On Wednesday, an entry went live on the National Vulnerability Database website about the flaw, showing that the Barracuda ESG vulnerability has been given a severity score of 9.4 out of 10.0 by Google. The assessment of the vulnerability was conducted by Google in its capacity as a CVE numbering authority, or CNA.

According to the entry, the issue consisted of a “remote command injection vulnerability” that affected versions to of the Barracuda appliance. From the entry: “The vulnerability arises out of a failure to comprehensively sanitize the processing of .tar file (tape archives). The vulnerability stems from incomplete input validation of a user-supplied .tar file as it pertains to the names of the files contained within the archive.
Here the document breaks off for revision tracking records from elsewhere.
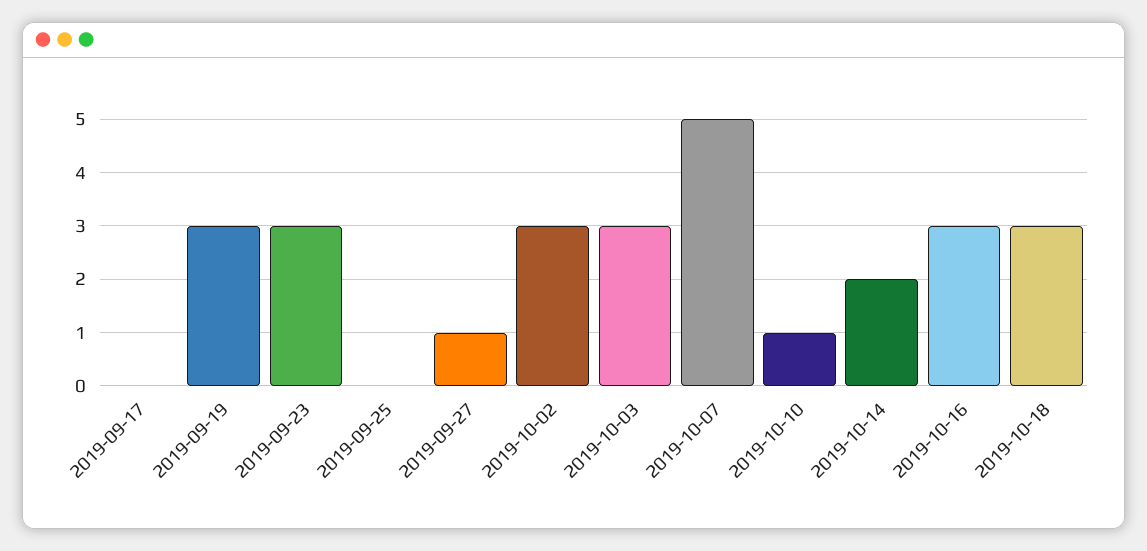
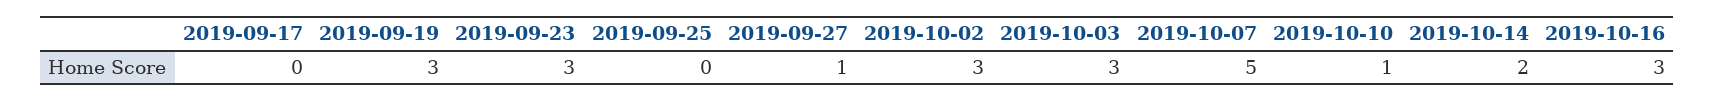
  {
    "2019-09-17": 0,
    "2019-09-19": 3,
    "2019-09-23": 3,
    "2019-09-25": 0,
    "2019-09-27": 1,
    "2019-10-02": 3,
    "2019-10-03": 3,
    "2019-10-07": 5,
    "2019-10-10": 1,
    "2019-10-14": 2,
-   "2019-10-16": 3,
+   "2019-10-16": 3
-   "2019-10-18": 3
  }

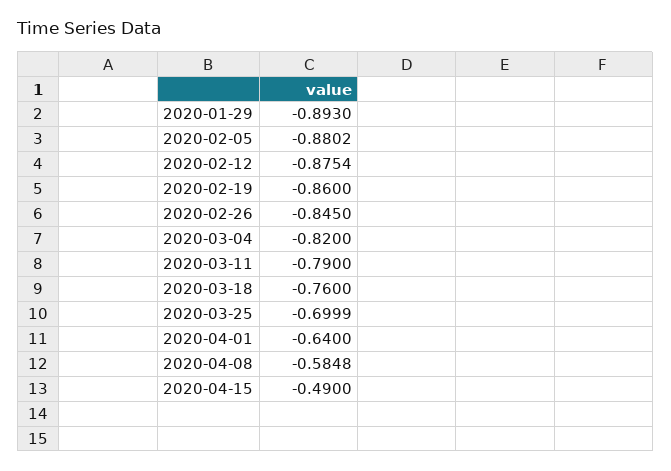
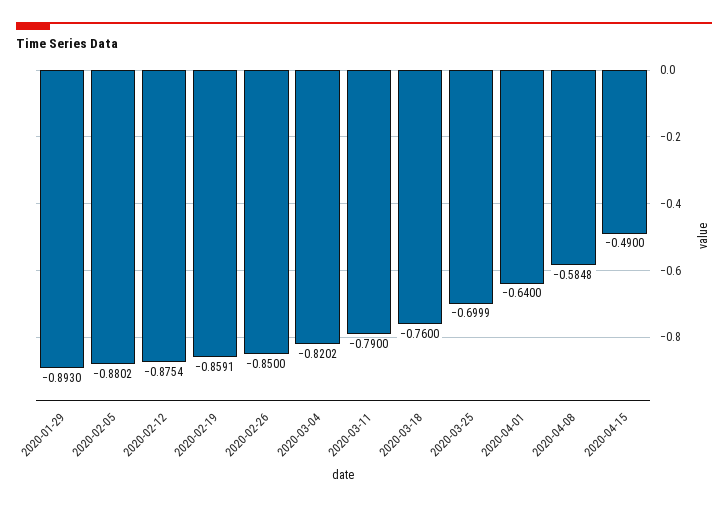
  {
    "2020-01-29": -0.893,
    "2020-02-05": -0.8802,
    "2020-02-12": -0.8754,
-   "2020-02-19": -0.86,
+   "2020-02-19": -0.8591,
-   "2020-02-26": -0.845,
+   "2020-02-26": -0.85,
-   "2020-03-04": -0.82,
+   "2020-03-04": -0.8202,
    "2020-03-11": -0.79,
    "2020-03-18": -0.76,
    "2020-03-25": -0.6999,
    "2020-04-01": -0.64,
    "2020-04-08": -0.5848,
    "2020-04-15": -0.49
  }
As a consequence, a remote attacker can specifically format these file names in a particular manner that will result in remotely executing a system command through Perl’s qx operator with the privileges of the Email Security Gateway product.”

Barracuda told CRN in an email Wednesday that it’s currently not providing details about who discovered the vulnerability initially.

Barracuda’s Email Security Gateway appliance was first introduced by the company in 2003 — originally as the Barracuda Spam Firewall — and it has become just the latest on-premises product to be targeted by attackers.

Microsoft Exchange environments — which the Barracuda appliance is often enlisted to protect — have themselves been among the most popular targets for attackers in recent years, thanks in part to a series of critical vulnerabilities in the systems.

The December ransomware attack against the Rackspace Hosted Exchange service, for instance, was enabled by a zero day exploit associated with an Exchange vulnerability (CVE-2022-41080). The attack saw hackers gain access to dozens of accounts, while tens of thousands lost access to their historical emails in the wake of the attack.

In September 2022, the latest remote code execution vulnerability in Exchange, known as “ProxyNotShell” (CVE-2022-41082), was disclosed by researchers. Prior critical Exchange vulnerabilities have included the four widely exploited bugs that were revealed in early 2021 as well as the ProxyShell vulnerability, disclosed in August 2021.

More recently, in the Fortra GoAnywhere attacks, the cybersecurity and business software vendor said that certain customers with on-premises deployments of the file transfer platform were “at an increased risk” from the attacks. The GoAnywhere vulnerability “was used against a small number of on-premise implementations running a specific configuration of the GoAnywhere MFT solution,” the company said in an April blog post. This occurred as far back as Jan. 18, Fortra said.

Hatem Naguib

Hatem Naguib

The Cloud Alternative

For Barracuda, a major source of growth has been around helping customers to transition to Microsoft 365 cloud-based email, CEO Hatem Naguib told CRN in a March interview. “We’ve been very successful at protecting our customers as they migrate to cloud. And for many of our customers, their first migration is the Office 365 journey,” he said.

“We’ve been providing them the security [including] what we used to do in the old email gateway — when your email comes in, we’ll check it and [determine if] it’s a good email or a bad email. But now there’s a far more sophisticated set of security tools that leverages all of the components around where your data is sitting, who’s sending you what emails, at what time,” Naguib told CRN in March. “We’ve leveraged extensively, for a long period of time, machine learning and AI capabilities to help predict when customers were going to get [business email compromise] attacks … And more and more of our customers continue to adopt the solutions to prevent account takeover and the type of phishing attacks that they’re seeing. But also the ransomware, which is just completely dominating the small to medium enterprises.”

Ultimately, the company’s cloud email security platform “for us continues to expand and grow,” he said. “And it’s not just email now — it’s all collaboration. And it continues to be a really key component for what we drive for our customers.”